While driving home from a doctor’s appointment, my daughter and I were talking about her birthday. Yes, it is about 5 months away (her birthday is in June, but we celebrate in May so her friends from school can come to her party), but I got excited thinking about doing a cake or cupcake decorating party. So many ideas and so many different things we could do.
Then my daughter surprised me….and almost made me cry.
She tells me, for my birthday I want to ask everyone to bring canned goods and we can donate them to one of the food pantries. I asked her what she meant, like did she want them to bring canned goods instead of gifts for her? She replied, “Yes, I already have a lot of stuff. All I wanted was an iPod Touch and I have that, so I don’t need anything else.”

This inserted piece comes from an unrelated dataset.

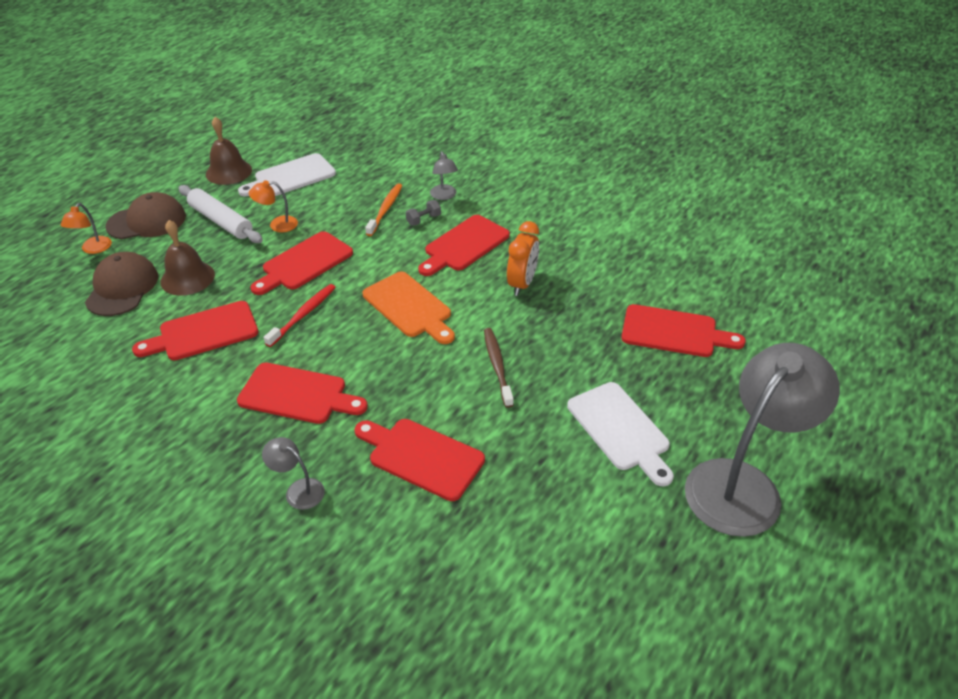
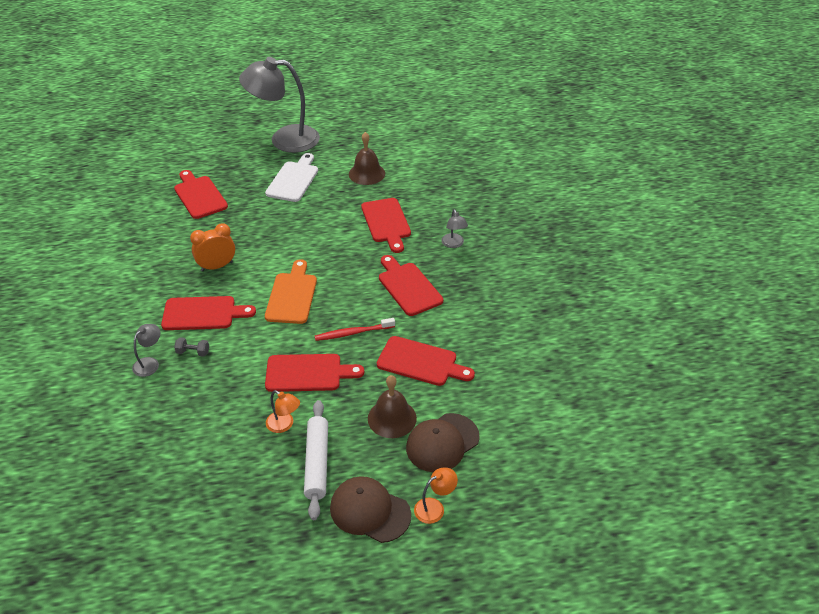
camera: 135 degrees left, 0 degrees up
(228, 172) = (249, 529): brown bell -> brown bell (367, 173)
(291, 177) = (212, 476): white cutting board -> none
(385, 209) = (200, 381): orange toothbrush -> none
(497, 366) = (298, 236): brown toothbrush -> none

Awe, she wants to help the less fortunate.
So we talked about it some more and she has big ideas for her birthday canned food drive. She wants to get her class to bring in cans. She wants to ask neighbors. She wants to get the entire community involved because “there are always canned food drives during the winter, but what about the summer?”
Very true, very true! Such a smart little girl I have. I told her when it gets closer to her birthday I would see what we could do to get as many people involved as possible and we’ll see if we can get a bunch of food to donate. She said she wants to give the food to St. Felix Pantry here in Rio Rancho, NM. I told her that was a great choice and I know they would really love to receive the canned goods.
If you follow my blog at all, you know that we have had a lot of issues with Kylie and her behavior. There are times I feel like I am failing her. I feel like it’s my fault, mainly because I’ve been told it’s parenting over and over. When I hear her say things like this, I know I did something right. I know she cares about people. I know she wants to help people. I know her heart is in the right place, even when she is throwing fits and being mean. Maybe, just maybe, all of the time I’ve put into finding her help is beginning to pay off.